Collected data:
== Segment start ==

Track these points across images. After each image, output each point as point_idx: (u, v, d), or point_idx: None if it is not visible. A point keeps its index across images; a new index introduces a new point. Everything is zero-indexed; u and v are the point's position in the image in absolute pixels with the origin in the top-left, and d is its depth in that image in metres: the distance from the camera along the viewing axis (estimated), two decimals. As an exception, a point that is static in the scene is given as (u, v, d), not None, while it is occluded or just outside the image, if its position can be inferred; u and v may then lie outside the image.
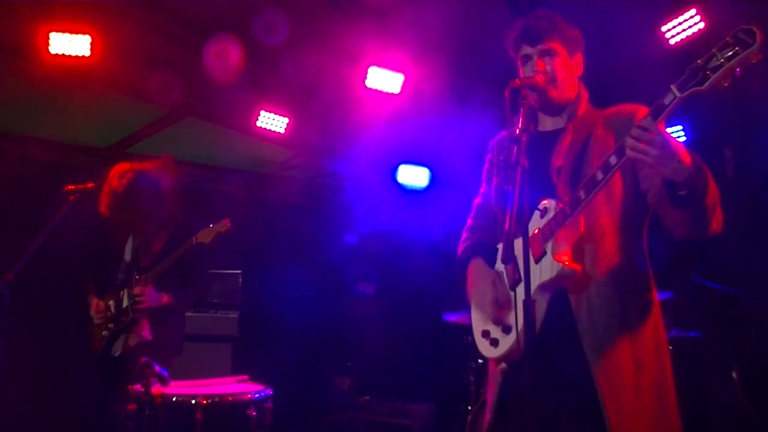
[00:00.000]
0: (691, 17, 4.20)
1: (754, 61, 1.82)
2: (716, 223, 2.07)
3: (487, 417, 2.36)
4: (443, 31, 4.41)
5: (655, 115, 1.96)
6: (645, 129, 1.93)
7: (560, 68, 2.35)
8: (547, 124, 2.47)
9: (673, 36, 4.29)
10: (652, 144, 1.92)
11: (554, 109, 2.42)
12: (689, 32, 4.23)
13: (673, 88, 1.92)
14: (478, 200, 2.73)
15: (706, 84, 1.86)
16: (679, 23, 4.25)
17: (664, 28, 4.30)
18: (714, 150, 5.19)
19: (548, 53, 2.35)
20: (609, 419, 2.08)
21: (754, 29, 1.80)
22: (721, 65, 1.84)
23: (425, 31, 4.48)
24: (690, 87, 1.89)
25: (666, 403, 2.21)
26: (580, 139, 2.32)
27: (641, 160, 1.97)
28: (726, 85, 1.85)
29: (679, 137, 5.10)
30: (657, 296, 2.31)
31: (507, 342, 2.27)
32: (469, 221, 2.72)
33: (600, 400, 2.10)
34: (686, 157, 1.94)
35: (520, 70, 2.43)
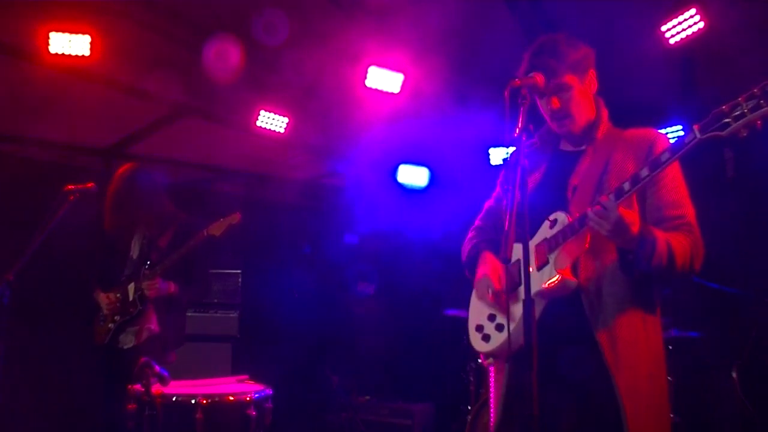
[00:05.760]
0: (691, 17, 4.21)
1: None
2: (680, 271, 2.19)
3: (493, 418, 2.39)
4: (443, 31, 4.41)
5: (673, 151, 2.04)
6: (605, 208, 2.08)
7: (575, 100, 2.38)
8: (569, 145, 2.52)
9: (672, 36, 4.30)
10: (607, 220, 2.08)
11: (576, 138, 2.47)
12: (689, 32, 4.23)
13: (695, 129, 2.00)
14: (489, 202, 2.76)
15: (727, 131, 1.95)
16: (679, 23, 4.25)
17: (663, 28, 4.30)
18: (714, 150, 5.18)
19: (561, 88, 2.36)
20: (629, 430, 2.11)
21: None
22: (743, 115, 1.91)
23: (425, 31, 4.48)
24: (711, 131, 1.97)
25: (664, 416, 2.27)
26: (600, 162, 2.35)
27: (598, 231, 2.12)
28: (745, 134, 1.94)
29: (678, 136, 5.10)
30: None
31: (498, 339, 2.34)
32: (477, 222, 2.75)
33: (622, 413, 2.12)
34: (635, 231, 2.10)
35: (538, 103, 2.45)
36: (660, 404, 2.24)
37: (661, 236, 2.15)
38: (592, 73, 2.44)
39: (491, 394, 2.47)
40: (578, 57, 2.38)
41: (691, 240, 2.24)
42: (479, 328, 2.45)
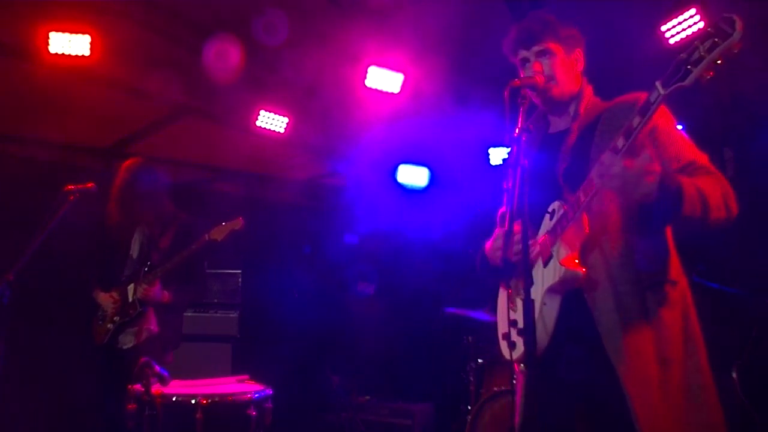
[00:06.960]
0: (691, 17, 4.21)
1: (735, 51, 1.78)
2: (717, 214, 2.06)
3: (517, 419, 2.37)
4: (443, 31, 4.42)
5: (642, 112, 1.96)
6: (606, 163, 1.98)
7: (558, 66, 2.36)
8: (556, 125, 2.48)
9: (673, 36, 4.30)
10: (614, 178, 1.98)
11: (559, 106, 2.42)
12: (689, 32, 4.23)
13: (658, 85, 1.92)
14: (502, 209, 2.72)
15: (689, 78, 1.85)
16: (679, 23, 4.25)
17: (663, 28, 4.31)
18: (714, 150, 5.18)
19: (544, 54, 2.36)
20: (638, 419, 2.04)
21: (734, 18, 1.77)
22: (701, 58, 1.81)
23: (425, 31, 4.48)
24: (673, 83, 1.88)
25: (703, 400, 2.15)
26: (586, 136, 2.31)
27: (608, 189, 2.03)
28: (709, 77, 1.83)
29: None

== Segment end ==

WHAT IS REQUIRED: The records above need to be reproduced exactly, with all images omitted.

ANSWER TO THE EXERCISE:
Track these points across images. After each image, output each point as point_idx: (u, v, d), or point_idx: None if it is not visible. A point keeps its index across images; a new index introduces a new point. Everything is zero-indexed; u and v are the point's position in the image in absolute pixels with the origin in the top-left, and d is its depth in that image in metres: the distance from the camera along the viewing axis (estimated), two decimals. As an exception, a point that is static in the scene is given as (u, v, d), not None, while it is occluded or just outside the image, if its position can be inferred; u and v may then lie outside the image.
[00:00.000]
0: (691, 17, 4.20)
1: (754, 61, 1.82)
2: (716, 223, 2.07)
3: (487, 417, 2.36)
4: (443, 31, 4.41)
5: (655, 115, 1.96)
6: (645, 129, 1.93)
7: (560, 68, 2.35)
8: (547, 124, 2.47)
9: (673, 36, 4.29)
10: (652, 144, 1.92)
11: (554, 109, 2.42)
12: (689, 32, 4.23)
13: (673, 88, 1.92)
14: (478, 200, 2.73)
15: (706, 84, 1.86)
16: (679, 23, 4.25)
17: (664, 28, 4.30)
18: (714, 150, 5.19)
19: (548, 53, 2.35)
20: (609, 419, 2.08)
21: (754, 29, 1.80)
22: (721, 65, 1.84)
23: (425, 31, 4.48)
24: (690, 87, 1.89)
25: (666, 403, 2.21)
26: (580, 139, 2.32)
27: (641, 160, 1.97)
28: (726, 85, 1.85)
29: (679, 137, 5.10)
30: (657, 296, 2.31)
31: (507, 342, 2.27)
32: (469, 221, 2.72)
33: (600, 400, 2.10)
34: (686, 157, 1.94)
35: (520, 70, 2.43)
[00:05.760]
0: (691, 17, 4.21)
1: None
2: (680, 271, 2.19)
3: (493, 418, 2.39)
4: (443, 31, 4.41)
5: (673, 151, 2.04)
6: (605, 208, 2.08)
7: (575, 100, 2.38)
8: (569, 145, 2.52)
9: (672, 36, 4.30)
10: (607, 220, 2.08)
11: (576, 138, 2.47)
12: (689, 32, 4.23)
13: (695, 129, 2.00)
14: (489, 202, 2.76)
15: (727, 131, 1.95)
16: (679, 23, 4.25)
17: (663, 28, 4.30)
18: (714, 150, 5.18)
19: (561, 88, 2.36)
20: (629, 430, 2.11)
21: None
22: (743, 115, 1.91)
23: (425, 31, 4.48)
24: (711, 131, 1.97)
25: (664, 416, 2.27)
26: (600, 162, 2.35)
27: (598, 231, 2.12)
28: (745, 134, 1.94)
29: (678, 136, 5.10)
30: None
31: (498, 339, 2.34)
32: (477, 222, 2.75)
33: (622, 413, 2.12)
34: (635, 231, 2.10)
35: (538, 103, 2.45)
36: (660, 404, 2.24)
37: (661, 236, 2.15)
38: (592, 73, 2.44)
39: (491, 394, 2.47)
40: (578, 57, 2.38)
41: (691, 240, 2.24)
42: (479, 328, 2.45)
[00:06.960]
0: (691, 17, 4.21)
1: (735, 51, 1.78)
2: (717, 214, 2.06)
3: (517, 419, 2.37)
4: (443, 31, 4.42)
5: (642, 112, 1.96)
6: (606, 163, 1.98)
7: (558, 66, 2.36)
8: (556, 125, 2.48)
9: (673, 36, 4.30)
10: (614, 178, 1.98)
11: (559, 106, 2.42)
12: (689, 32, 4.23)
13: (658, 85, 1.92)
14: (502, 209, 2.72)
15: (689, 78, 1.85)
16: (679, 23, 4.25)
17: (663, 28, 4.31)
18: (714, 150, 5.18)
19: (544, 54, 2.36)
20: (638, 419, 2.04)
21: (734, 18, 1.77)
22: (701, 58, 1.81)
23: (425, 31, 4.48)
24: (673, 83, 1.88)
25: (703, 400, 2.15)
26: (586, 136, 2.31)
27: (608, 189, 2.03)
28: (709, 77, 1.83)
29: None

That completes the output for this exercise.